Scene-dependent sound event detection based on multitask learning with deformable large kernel attention convolution.
Journal:
PloS one
PMID:
40343957
Abstract
Sound event detection (SED) and acoustic scene classification (ASC) are closely related tasks in environmental sound analysis. Given the interrelationship between sound events and scenes, some previous studies have proposed using the multitask learning (MTL) method to jointly analyze SED and ASC. However, these multitask learning methods are generally based on hard parameter-sharing, which exchange sound event and scene features only through the low-level network.
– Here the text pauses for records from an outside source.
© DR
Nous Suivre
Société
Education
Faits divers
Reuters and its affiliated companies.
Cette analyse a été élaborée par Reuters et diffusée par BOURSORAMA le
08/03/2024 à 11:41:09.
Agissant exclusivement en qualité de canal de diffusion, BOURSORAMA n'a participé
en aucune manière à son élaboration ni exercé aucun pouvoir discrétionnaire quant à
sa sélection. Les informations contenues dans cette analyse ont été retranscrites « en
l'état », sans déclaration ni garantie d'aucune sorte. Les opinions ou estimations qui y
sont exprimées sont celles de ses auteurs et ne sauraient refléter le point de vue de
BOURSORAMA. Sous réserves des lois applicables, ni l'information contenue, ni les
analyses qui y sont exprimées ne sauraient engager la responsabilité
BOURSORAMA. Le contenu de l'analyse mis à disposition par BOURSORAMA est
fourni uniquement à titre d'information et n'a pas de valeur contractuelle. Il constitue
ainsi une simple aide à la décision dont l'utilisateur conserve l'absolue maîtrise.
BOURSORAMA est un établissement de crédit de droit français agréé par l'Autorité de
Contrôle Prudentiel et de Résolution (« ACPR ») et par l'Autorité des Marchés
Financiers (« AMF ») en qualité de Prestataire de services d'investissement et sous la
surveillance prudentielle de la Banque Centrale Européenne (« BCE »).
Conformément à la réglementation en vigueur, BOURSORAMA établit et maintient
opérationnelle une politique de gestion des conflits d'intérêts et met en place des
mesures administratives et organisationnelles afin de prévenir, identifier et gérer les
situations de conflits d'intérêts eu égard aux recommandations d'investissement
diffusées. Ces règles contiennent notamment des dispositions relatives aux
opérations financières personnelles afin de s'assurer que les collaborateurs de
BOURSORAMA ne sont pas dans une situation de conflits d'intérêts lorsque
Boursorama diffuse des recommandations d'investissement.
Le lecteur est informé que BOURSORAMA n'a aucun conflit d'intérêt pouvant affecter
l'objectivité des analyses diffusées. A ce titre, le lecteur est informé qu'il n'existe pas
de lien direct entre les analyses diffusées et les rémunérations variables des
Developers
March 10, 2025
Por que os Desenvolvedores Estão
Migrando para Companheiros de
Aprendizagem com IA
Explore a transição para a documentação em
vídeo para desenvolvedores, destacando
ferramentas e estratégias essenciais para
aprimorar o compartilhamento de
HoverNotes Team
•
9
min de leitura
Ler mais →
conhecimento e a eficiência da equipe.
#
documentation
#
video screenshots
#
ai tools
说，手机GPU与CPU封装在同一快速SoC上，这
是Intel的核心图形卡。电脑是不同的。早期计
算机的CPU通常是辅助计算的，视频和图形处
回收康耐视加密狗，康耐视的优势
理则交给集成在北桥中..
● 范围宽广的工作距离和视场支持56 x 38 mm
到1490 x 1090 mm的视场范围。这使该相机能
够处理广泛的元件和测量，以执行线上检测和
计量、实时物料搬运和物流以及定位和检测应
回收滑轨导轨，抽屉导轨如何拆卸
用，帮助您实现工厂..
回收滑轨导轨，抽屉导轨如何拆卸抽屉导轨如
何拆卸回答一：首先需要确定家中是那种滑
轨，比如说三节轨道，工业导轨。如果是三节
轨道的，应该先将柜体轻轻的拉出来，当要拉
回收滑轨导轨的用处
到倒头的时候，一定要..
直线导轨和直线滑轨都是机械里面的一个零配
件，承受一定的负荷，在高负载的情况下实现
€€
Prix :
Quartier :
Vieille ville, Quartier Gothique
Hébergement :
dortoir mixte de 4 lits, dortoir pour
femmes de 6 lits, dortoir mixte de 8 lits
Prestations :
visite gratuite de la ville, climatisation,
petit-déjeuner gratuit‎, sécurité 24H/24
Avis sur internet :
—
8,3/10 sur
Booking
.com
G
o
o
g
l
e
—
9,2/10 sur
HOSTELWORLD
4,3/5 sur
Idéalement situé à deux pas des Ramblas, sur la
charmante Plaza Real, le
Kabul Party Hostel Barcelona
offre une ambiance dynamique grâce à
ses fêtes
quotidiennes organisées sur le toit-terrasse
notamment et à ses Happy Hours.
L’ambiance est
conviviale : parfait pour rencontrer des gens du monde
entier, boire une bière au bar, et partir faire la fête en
Such approaches are difficult to balance the complex interrelationships between SED and ASC, and limits the feature sharing and information flow between tasks during the training. To address these challenges, this study proposes a novel multitask network based on residual multi-level feature extraction (R-MFE) framework, which aims to jointly analyze SED and ASC tasks, and utilize scene information to improve the performance of sound event detection. In addition, this study designs the D-LKAC attention module, which combines the advantages of self-attention mechanisms and convolution to capture global and local features. To further enhance SED performance, this study introduces the MS-conv module, which captures audio details from multiple dimensions. The proposed MTL method is evaluated on the TUT Acoustic Scenes 2016/2017 and TUT Sound Events 2016/2017 datasets. Experimental results indicate that our approach outperforms state-of-the-art techniques, improving the F-scores by 6.44%.